*Work instruction:* Nothing but the pictures should be left out when you copy the records exactly.

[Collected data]
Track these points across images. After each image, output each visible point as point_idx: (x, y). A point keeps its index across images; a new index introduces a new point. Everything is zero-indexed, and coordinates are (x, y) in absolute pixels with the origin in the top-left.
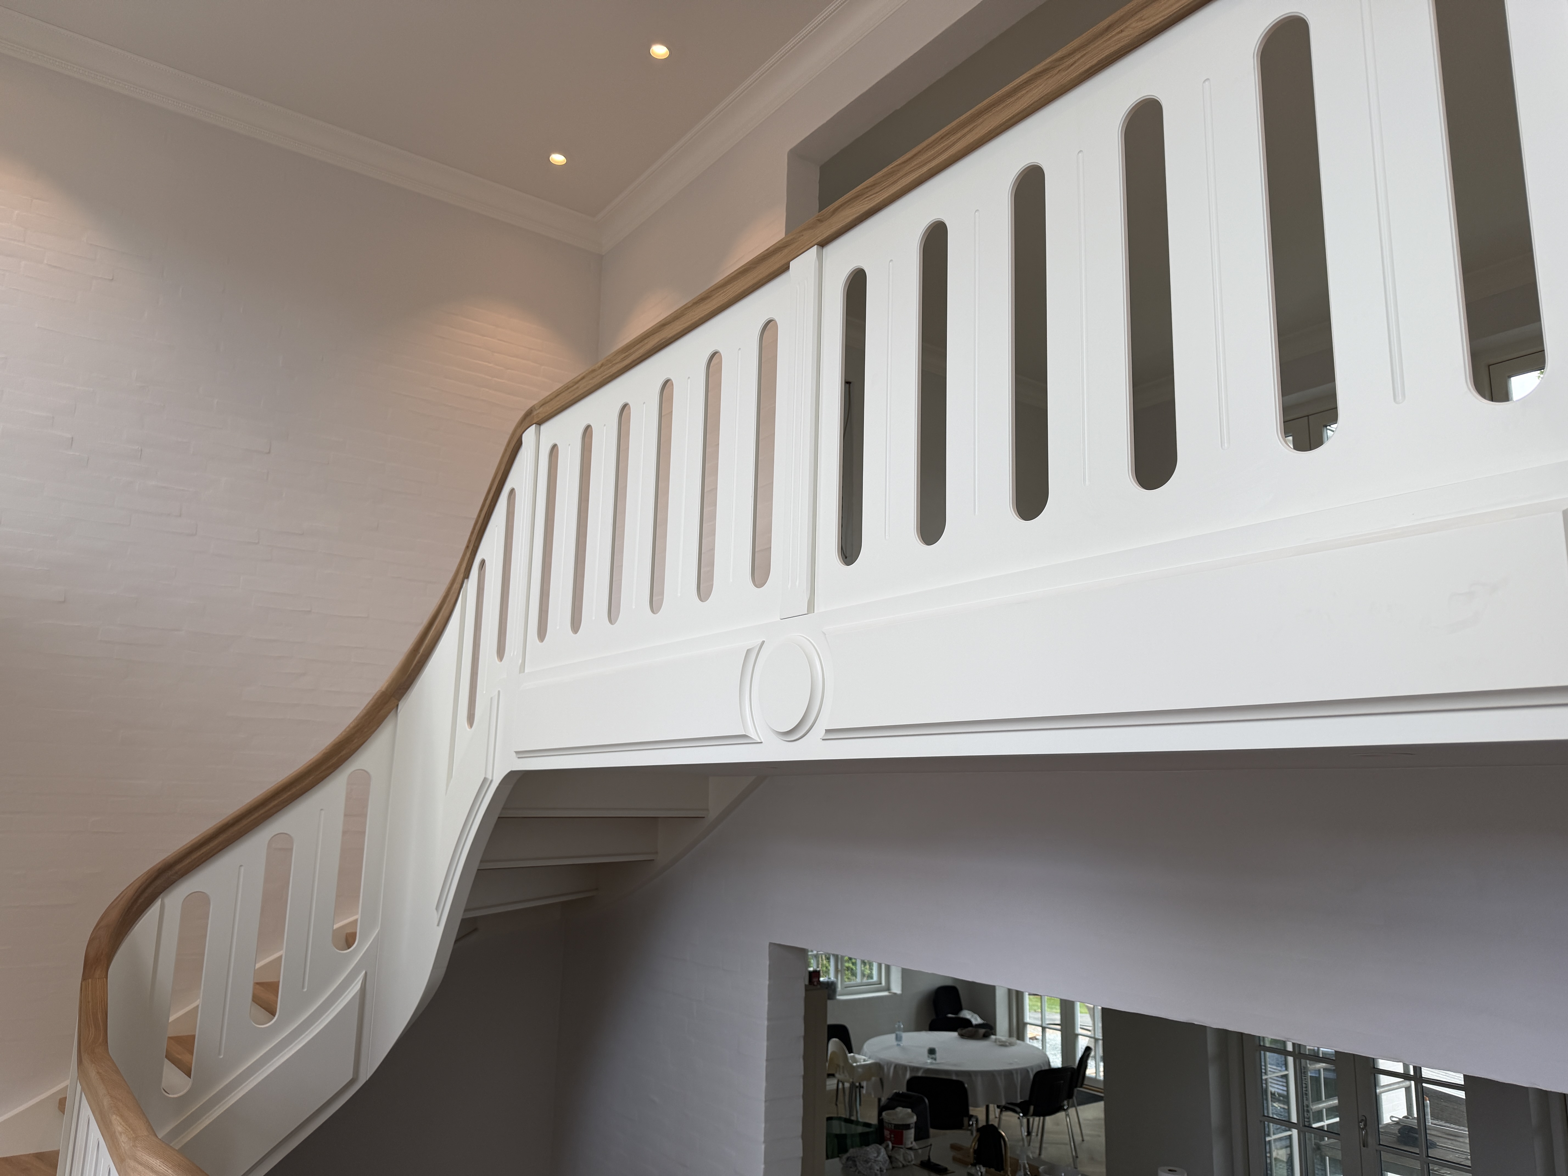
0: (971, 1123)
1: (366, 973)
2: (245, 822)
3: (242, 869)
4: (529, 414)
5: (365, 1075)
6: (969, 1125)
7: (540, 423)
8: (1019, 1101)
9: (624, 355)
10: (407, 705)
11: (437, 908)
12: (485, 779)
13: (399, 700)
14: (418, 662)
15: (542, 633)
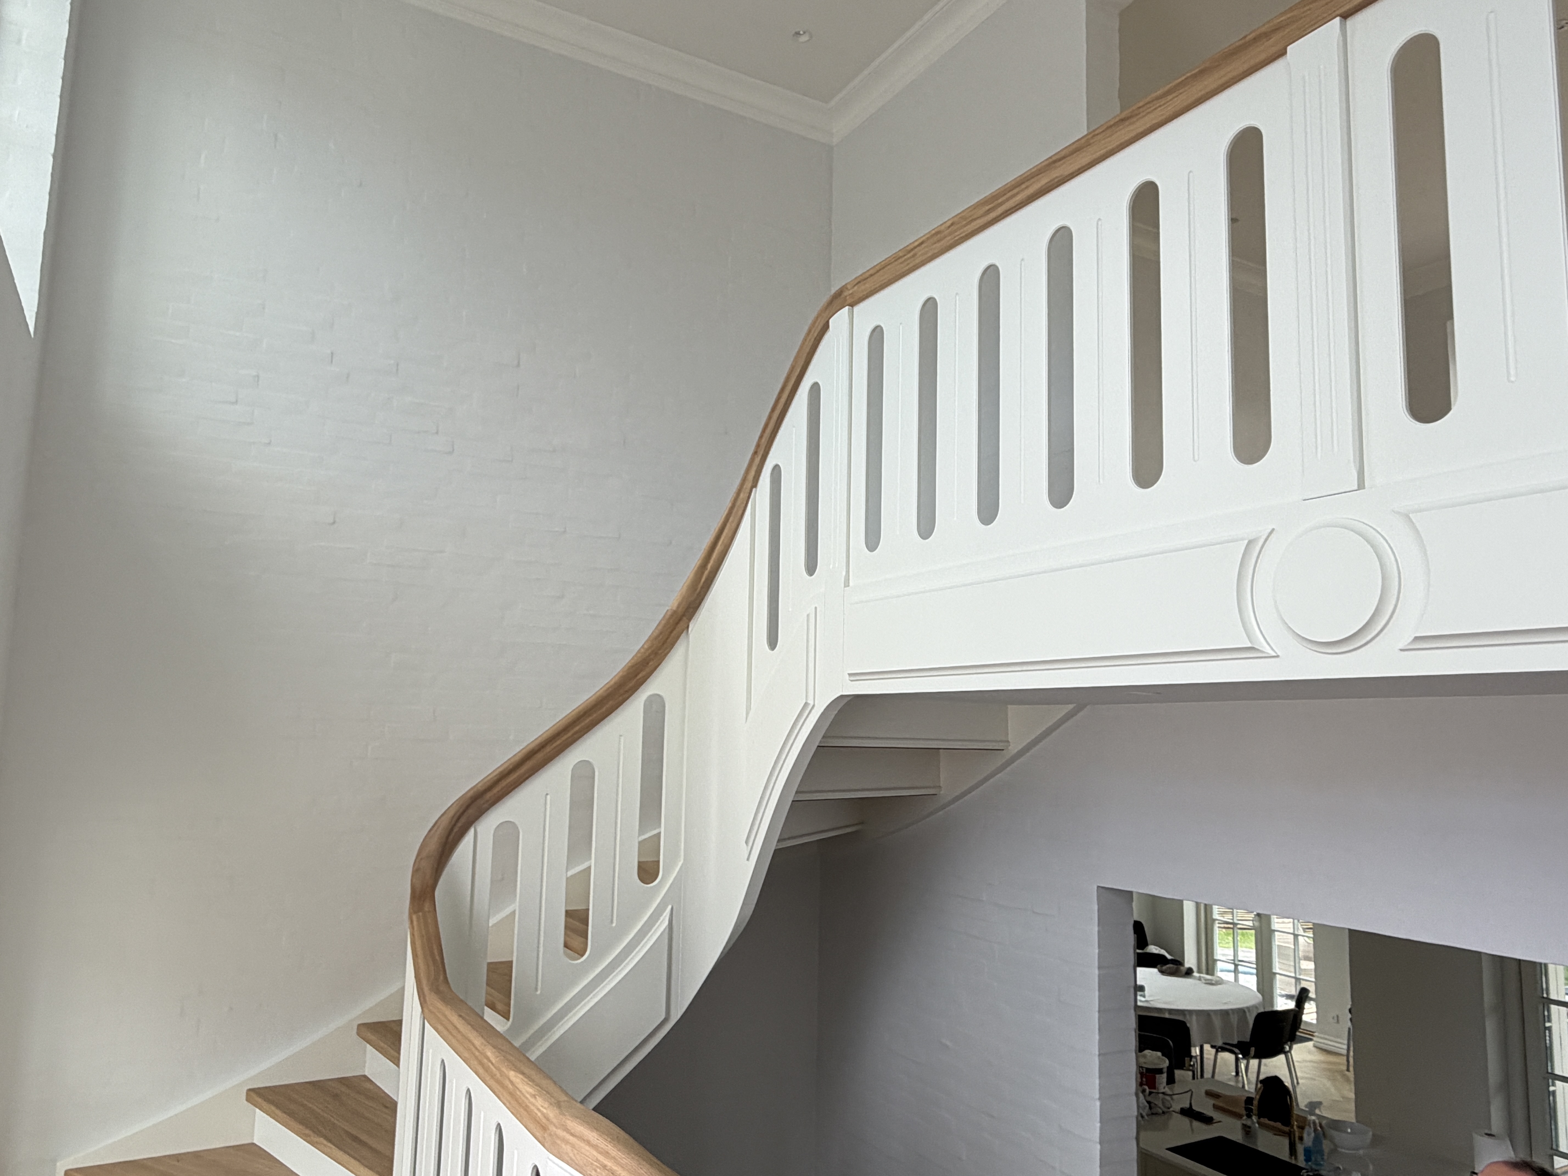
0: (1192, 1063)
1: (672, 909)
2: (548, 749)
3: (548, 797)
4: (839, 294)
5: (677, 1014)
6: (1191, 1065)
7: (852, 305)
8: (1235, 1042)
9: (987, 208)
10: (698, 625)
11: (747, 842)
12: (806, 704)
13: (690, 619)
14: (707, 579)
15: (872, 540)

*Final answer:*
Track these points across images. After each image, output each visible point as point_idx: (x, y). A point keeps its index across images; a new index introduces a new point. Everything is zero-indexed, and coordinates are (x, y) in absolute pixels with the origin in the top-left.
0: (971, 1123)
1: (366, 973)
2: (245, 822)
3: (242, 869)
4: (529, 414)
5: (365, 1075)
6: (969, 1125)
7: (540, 423)
8: (1019, 1101)
9: (624, 355)
10: (407, 705)
11: (437, 908)
12: (485, 779)
13: (399, 700)
14: (418, 662)
15: (542, 633)
0: (1192, 1063)
1: (672, 909)
2: (548, 749)
3: (548, 797)
4: (839, 294)
5: (677, 1014)
6: (1191, 1065)
7: (852, 305)
8: (1235, 1042)
9: (987, 208)
10: (698, 625)
11: (747, 842)
12: (806, 704)
13: (690, 619)
14: (707, 579)
15: (872, 540)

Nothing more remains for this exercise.